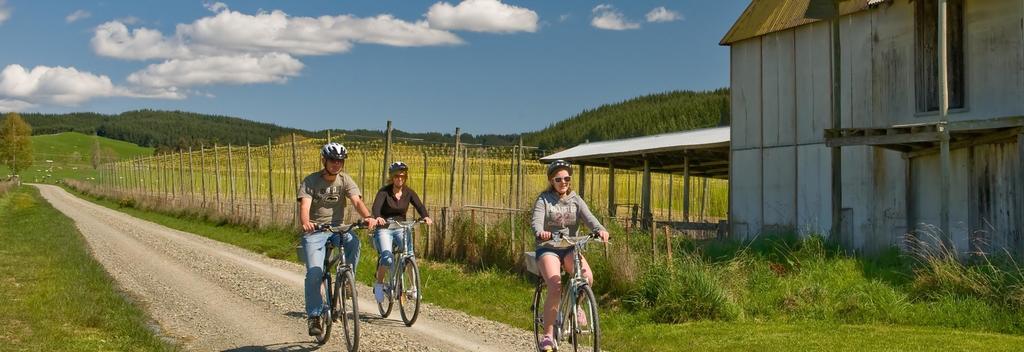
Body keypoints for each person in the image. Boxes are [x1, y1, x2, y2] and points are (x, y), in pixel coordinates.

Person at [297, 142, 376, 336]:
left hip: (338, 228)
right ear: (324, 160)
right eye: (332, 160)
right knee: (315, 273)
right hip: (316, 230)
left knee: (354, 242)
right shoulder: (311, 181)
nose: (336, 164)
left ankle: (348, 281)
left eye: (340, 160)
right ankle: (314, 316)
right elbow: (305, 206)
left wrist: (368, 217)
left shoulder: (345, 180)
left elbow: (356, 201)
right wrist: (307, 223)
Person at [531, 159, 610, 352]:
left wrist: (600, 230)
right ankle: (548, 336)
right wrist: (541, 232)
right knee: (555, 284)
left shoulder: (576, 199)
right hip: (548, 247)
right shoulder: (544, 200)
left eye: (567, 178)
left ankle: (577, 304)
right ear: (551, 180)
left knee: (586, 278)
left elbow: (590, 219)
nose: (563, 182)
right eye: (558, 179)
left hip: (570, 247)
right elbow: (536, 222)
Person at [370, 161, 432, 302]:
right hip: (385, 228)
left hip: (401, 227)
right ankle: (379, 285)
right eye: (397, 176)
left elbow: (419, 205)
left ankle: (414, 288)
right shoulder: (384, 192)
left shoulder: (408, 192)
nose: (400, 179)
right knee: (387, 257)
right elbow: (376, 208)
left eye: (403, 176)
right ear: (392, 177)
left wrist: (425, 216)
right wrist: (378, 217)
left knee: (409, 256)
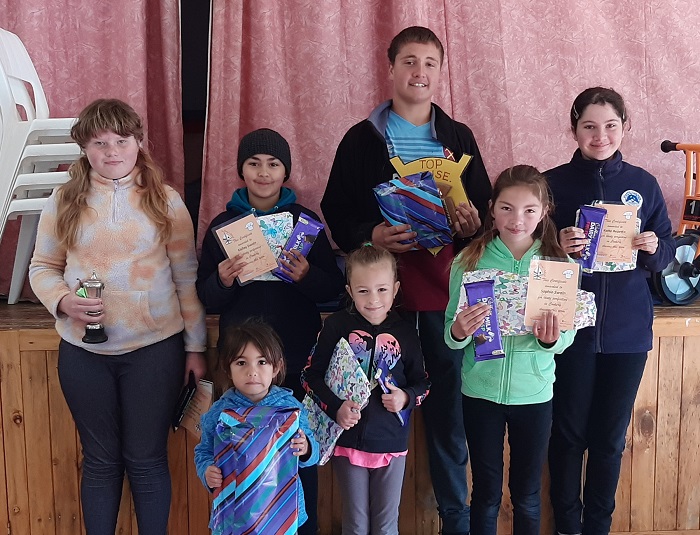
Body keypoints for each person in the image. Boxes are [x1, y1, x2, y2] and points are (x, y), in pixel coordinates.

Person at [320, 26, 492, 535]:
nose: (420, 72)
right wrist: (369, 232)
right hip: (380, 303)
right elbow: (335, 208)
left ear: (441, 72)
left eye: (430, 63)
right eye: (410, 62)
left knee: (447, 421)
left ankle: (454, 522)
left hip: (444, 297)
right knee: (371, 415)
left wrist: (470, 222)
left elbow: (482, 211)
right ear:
* * * * *
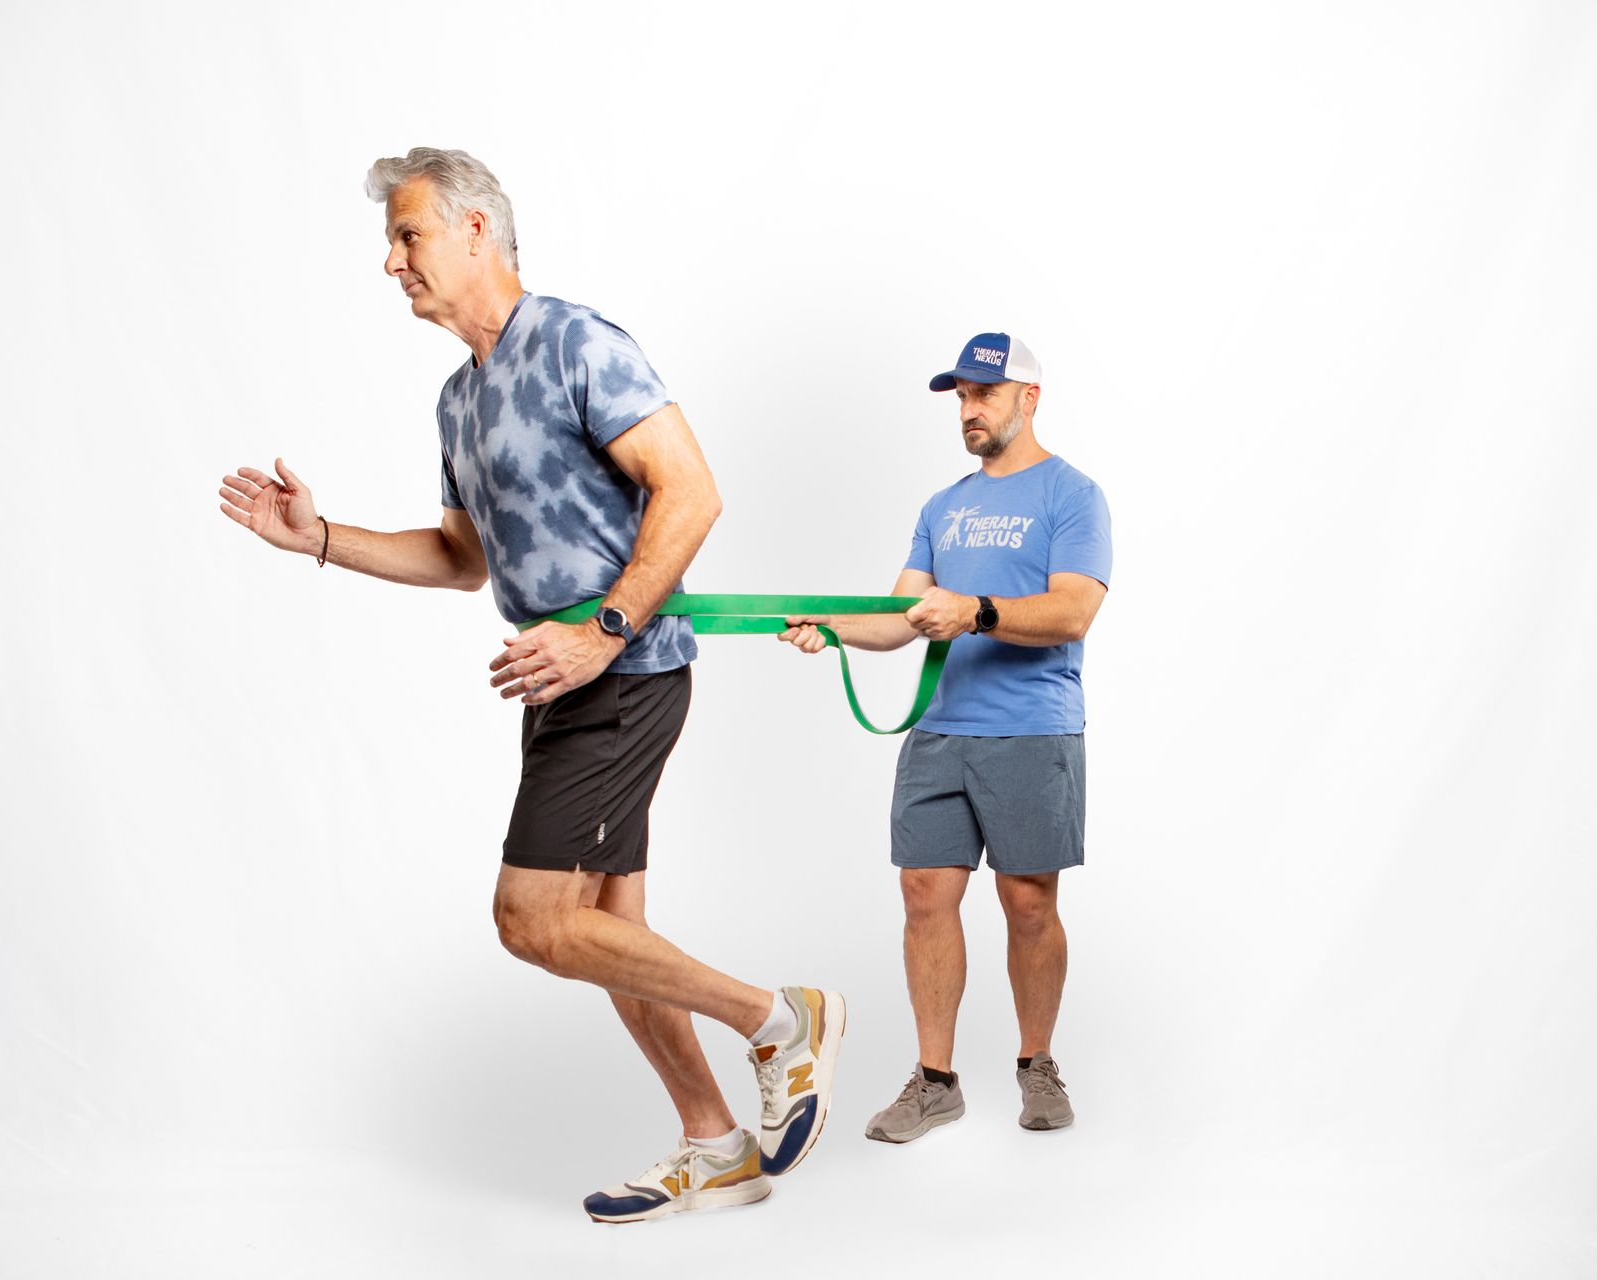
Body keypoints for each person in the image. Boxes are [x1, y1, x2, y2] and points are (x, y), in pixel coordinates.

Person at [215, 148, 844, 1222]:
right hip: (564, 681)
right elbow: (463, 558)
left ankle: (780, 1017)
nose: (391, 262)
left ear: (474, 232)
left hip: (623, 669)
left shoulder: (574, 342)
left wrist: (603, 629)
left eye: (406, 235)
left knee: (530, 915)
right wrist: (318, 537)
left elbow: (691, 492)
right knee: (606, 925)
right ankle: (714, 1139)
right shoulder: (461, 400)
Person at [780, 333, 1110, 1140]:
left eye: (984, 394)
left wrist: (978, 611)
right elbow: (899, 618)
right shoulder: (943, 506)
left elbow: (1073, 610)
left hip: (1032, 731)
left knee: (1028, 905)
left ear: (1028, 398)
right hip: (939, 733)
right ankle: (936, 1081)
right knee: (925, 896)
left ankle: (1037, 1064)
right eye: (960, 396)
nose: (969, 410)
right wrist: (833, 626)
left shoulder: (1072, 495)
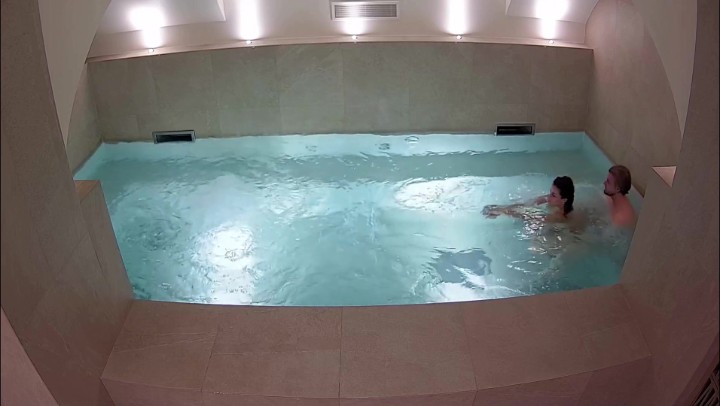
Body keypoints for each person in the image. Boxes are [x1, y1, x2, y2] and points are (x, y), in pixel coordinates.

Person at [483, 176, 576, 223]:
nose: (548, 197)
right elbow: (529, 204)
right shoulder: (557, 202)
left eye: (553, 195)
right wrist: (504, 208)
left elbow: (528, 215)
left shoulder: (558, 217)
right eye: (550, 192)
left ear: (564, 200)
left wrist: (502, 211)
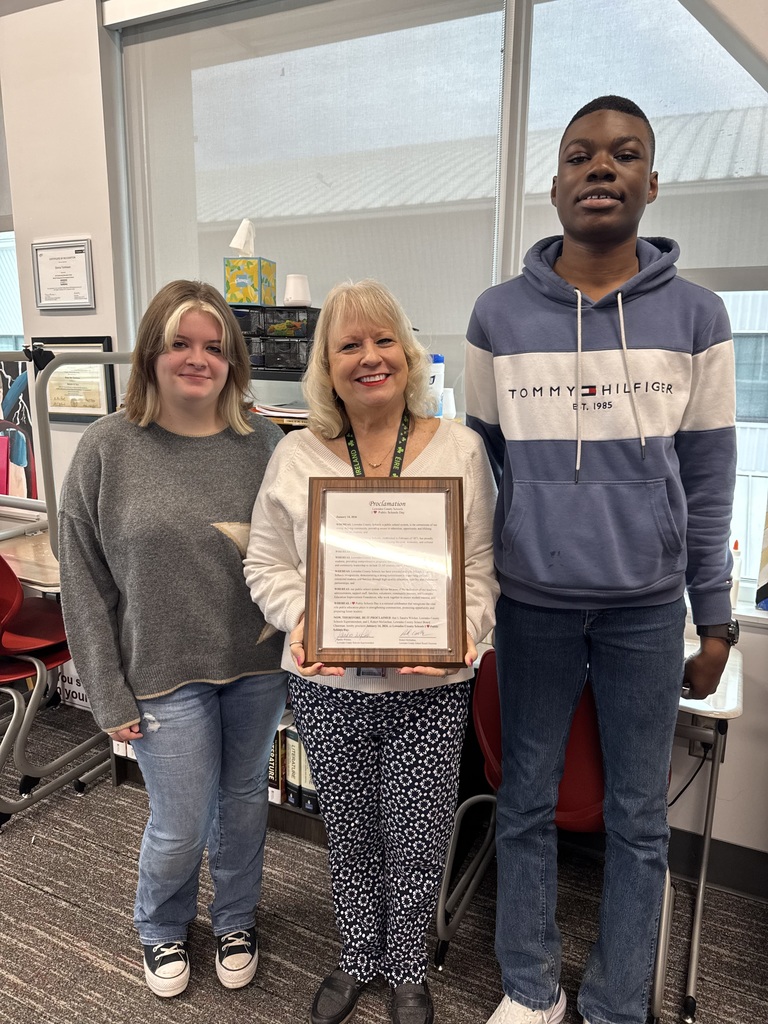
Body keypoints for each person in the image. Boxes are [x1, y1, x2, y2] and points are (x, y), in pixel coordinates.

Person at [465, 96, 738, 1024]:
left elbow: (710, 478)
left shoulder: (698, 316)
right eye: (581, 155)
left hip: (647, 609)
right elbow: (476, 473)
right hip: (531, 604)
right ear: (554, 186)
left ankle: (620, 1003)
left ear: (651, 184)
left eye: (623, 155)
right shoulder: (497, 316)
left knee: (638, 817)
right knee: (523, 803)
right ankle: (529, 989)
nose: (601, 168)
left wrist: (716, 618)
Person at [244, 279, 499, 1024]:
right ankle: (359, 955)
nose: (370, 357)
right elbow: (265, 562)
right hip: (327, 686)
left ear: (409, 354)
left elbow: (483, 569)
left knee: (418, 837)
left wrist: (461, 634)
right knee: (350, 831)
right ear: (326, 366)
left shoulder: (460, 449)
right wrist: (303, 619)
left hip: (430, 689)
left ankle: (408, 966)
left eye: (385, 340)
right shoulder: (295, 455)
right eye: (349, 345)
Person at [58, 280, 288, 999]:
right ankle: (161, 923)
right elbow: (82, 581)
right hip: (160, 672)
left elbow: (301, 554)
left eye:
* * * * *
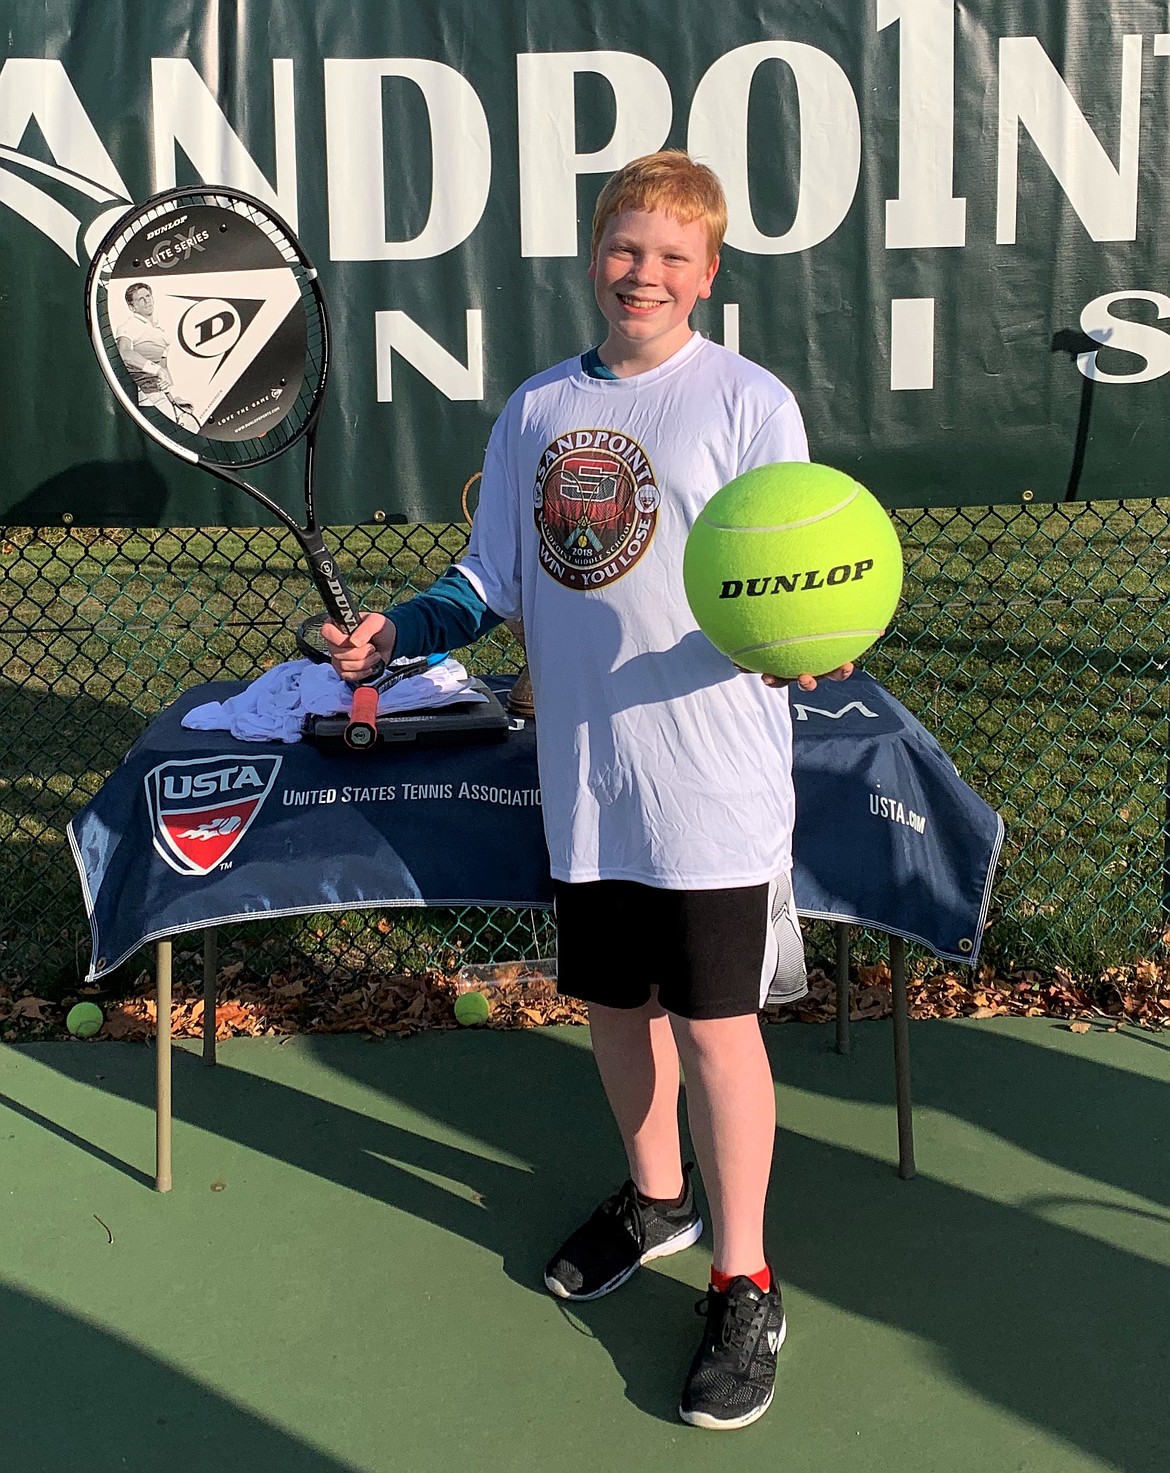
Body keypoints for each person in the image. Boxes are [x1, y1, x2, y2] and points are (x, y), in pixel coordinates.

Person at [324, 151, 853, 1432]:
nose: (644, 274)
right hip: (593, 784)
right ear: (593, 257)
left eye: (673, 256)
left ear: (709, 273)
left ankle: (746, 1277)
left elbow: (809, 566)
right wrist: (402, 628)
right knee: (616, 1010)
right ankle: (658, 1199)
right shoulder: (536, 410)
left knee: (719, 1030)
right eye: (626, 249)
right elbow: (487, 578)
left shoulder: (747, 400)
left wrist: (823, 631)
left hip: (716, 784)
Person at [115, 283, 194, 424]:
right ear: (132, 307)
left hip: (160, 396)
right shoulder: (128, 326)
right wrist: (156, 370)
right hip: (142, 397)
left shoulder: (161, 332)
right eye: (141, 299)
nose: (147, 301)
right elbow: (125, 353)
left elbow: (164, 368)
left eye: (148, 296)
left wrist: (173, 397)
* * * * *
- _TASK TO CARRY OUT_:
Above are the records. Copy the lines beginning at the one that has "right hip: (142, 397)" and ending with the one that has "left wrist: (173, 397)", unchanged.

- _REPLY TO THE TASK_:
right hip: (142, 397)
left shoulder: (161, 332)
right eye: (141, 299)
nose: (147, 301)
right elbow: (125, 353)
left elbow: (164, 368)
left eye: (148, 296)
left wrist: (173, 397)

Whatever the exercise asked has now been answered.